▶ _THE TASK_
Look through the data below for the string "Från", and copy every line where it turns up.

▶ _Items listed in a dataset_

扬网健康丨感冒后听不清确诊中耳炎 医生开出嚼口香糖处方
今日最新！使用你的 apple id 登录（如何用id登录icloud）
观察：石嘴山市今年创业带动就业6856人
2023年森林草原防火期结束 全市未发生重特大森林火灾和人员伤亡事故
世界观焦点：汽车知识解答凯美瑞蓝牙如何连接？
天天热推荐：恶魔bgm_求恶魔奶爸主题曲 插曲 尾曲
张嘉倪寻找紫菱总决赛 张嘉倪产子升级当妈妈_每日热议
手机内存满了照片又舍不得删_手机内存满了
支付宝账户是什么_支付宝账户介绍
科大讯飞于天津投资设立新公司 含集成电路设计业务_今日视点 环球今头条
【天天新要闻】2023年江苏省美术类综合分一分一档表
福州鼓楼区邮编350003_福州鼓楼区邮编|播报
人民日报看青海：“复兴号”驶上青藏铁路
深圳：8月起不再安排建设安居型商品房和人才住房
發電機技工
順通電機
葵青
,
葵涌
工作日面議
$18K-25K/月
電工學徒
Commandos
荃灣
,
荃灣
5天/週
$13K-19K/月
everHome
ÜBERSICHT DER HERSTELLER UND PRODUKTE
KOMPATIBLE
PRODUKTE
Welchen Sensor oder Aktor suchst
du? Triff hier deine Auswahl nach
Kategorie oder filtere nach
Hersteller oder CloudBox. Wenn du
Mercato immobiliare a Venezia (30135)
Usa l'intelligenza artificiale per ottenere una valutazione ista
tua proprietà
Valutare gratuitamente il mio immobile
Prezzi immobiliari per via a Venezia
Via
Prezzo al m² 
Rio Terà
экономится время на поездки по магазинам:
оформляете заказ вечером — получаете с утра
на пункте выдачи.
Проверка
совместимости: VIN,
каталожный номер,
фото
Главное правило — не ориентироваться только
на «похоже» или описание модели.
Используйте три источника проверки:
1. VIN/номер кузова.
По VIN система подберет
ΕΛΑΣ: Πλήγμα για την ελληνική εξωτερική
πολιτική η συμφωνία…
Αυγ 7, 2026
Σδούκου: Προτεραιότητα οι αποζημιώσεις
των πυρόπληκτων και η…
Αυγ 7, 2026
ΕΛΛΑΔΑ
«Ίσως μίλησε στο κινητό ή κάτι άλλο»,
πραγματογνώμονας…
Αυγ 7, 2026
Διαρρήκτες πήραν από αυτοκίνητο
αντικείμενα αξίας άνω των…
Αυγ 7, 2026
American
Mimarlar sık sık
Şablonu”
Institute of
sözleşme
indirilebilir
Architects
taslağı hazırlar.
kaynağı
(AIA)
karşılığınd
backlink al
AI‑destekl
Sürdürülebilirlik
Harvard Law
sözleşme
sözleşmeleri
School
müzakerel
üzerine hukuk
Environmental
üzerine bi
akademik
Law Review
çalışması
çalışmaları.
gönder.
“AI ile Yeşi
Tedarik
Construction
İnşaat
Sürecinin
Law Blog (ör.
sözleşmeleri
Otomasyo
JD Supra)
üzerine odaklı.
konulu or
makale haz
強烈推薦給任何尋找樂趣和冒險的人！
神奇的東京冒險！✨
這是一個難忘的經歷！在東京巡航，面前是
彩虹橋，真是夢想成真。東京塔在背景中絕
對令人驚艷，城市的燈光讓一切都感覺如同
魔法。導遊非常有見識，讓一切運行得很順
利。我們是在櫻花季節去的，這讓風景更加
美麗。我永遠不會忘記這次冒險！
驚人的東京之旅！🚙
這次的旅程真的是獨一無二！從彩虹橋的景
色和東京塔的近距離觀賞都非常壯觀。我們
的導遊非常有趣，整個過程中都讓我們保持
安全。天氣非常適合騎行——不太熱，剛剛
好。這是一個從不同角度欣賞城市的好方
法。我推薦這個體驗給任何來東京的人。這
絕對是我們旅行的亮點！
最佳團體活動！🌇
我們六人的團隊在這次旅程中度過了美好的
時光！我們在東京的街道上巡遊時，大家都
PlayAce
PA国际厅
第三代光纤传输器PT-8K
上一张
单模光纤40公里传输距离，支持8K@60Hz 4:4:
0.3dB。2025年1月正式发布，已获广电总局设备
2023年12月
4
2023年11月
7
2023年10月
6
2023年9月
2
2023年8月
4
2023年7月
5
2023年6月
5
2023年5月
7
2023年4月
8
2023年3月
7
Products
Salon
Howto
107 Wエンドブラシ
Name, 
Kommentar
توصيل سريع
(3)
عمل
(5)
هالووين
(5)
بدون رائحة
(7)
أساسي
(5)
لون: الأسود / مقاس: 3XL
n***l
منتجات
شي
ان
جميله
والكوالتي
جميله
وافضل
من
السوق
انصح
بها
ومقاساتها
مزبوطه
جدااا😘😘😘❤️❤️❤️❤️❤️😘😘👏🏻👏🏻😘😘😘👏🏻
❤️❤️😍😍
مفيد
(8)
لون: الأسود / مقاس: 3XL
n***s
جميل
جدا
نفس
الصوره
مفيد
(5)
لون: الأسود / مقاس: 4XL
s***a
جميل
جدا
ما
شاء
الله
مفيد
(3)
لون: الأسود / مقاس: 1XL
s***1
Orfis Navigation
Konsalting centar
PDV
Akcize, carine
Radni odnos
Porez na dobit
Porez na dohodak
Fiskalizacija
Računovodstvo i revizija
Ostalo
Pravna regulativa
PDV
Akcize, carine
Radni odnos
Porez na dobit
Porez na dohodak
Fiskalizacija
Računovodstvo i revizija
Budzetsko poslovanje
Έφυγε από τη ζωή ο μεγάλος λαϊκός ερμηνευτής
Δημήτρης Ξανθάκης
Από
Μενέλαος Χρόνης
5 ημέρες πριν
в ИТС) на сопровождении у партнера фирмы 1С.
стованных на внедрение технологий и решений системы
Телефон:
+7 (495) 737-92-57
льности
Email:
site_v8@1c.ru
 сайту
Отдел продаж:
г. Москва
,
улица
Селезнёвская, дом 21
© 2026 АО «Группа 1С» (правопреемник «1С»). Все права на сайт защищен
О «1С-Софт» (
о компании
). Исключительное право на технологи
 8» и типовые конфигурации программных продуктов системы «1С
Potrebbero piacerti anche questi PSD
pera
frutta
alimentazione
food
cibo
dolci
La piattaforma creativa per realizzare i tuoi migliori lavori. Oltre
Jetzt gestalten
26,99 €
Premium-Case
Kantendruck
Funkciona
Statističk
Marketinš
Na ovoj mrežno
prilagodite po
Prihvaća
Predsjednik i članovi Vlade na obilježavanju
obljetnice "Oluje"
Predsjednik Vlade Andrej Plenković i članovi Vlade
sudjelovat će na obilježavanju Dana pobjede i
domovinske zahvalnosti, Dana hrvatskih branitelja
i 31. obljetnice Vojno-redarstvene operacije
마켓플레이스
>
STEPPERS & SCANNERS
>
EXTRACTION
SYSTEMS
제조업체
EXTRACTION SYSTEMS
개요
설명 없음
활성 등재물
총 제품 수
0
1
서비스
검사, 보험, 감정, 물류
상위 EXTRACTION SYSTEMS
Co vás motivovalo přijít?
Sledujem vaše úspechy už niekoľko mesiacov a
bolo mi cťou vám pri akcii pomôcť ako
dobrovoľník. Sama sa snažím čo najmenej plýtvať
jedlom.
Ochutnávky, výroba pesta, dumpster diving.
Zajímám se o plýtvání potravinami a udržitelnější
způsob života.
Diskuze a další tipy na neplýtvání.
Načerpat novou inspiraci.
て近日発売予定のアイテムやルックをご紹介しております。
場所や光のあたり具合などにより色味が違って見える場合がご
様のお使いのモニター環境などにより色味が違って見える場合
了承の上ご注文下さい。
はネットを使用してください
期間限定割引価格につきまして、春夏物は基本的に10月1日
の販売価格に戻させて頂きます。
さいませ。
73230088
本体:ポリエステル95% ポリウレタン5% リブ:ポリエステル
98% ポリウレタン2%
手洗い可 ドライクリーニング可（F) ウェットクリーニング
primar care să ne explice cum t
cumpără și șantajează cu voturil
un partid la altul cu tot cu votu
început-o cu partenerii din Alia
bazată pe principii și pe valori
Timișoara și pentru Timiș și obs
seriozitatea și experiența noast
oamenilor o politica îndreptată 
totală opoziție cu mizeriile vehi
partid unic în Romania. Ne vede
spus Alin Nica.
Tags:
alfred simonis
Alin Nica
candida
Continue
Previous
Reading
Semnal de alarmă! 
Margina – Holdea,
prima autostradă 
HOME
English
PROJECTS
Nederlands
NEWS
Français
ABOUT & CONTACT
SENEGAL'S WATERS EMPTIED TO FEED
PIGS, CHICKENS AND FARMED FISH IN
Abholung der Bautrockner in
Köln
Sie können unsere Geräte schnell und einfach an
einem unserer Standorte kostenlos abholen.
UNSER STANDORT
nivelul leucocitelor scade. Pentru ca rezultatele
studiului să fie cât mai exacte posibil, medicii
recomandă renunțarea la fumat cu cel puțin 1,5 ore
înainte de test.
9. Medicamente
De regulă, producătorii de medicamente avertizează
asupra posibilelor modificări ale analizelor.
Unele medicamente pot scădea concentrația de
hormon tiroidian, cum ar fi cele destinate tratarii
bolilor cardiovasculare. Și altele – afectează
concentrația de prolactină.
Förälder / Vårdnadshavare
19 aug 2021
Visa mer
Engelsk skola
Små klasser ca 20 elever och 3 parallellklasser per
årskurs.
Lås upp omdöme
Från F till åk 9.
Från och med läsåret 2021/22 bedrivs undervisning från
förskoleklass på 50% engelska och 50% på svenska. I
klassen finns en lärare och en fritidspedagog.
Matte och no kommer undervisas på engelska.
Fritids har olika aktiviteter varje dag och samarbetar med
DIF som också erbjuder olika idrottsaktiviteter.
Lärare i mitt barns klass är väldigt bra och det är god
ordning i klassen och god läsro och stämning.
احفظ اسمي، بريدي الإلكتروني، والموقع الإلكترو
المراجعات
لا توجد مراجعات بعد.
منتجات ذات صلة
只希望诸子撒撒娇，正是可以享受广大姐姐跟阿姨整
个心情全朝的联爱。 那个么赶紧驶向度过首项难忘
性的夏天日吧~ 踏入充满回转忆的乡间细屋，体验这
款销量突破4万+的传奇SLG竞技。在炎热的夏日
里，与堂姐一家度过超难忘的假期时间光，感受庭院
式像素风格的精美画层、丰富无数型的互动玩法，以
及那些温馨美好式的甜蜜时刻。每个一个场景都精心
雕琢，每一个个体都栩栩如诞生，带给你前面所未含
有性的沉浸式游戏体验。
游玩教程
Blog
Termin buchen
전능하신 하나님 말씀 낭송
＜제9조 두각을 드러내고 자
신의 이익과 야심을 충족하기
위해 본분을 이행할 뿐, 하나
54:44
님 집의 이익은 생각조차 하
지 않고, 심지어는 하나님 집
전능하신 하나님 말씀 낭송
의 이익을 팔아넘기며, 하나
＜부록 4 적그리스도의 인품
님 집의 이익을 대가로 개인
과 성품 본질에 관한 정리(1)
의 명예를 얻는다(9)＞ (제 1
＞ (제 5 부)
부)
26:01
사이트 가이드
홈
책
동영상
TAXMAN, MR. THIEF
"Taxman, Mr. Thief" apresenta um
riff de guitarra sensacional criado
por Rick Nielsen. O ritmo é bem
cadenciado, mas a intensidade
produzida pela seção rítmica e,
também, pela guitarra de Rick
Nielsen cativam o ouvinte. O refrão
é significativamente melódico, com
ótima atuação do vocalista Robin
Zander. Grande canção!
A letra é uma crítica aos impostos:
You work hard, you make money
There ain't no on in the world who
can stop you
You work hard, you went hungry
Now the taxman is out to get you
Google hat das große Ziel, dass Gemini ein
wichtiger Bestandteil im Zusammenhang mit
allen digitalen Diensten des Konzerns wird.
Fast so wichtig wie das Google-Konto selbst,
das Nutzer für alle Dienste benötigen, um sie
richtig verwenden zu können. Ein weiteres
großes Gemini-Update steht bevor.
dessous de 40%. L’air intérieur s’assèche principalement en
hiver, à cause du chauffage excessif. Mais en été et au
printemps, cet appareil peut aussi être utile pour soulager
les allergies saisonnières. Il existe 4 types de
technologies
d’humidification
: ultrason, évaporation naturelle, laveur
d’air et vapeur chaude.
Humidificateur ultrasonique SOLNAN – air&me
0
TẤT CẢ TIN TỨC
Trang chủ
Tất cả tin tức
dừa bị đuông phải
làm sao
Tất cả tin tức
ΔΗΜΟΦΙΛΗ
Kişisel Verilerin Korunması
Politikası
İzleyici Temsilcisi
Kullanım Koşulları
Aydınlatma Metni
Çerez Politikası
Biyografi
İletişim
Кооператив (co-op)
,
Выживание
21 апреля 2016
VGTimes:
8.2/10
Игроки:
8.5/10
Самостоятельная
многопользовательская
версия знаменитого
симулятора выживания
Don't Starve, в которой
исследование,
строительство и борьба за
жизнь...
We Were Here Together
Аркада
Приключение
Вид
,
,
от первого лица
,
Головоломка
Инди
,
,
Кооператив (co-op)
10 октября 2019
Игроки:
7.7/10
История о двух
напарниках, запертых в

▶ _WRITTEN SOLUTION_
Från F till åk 9.
Från och med läsåret 2021/22 bedrivs undervisning från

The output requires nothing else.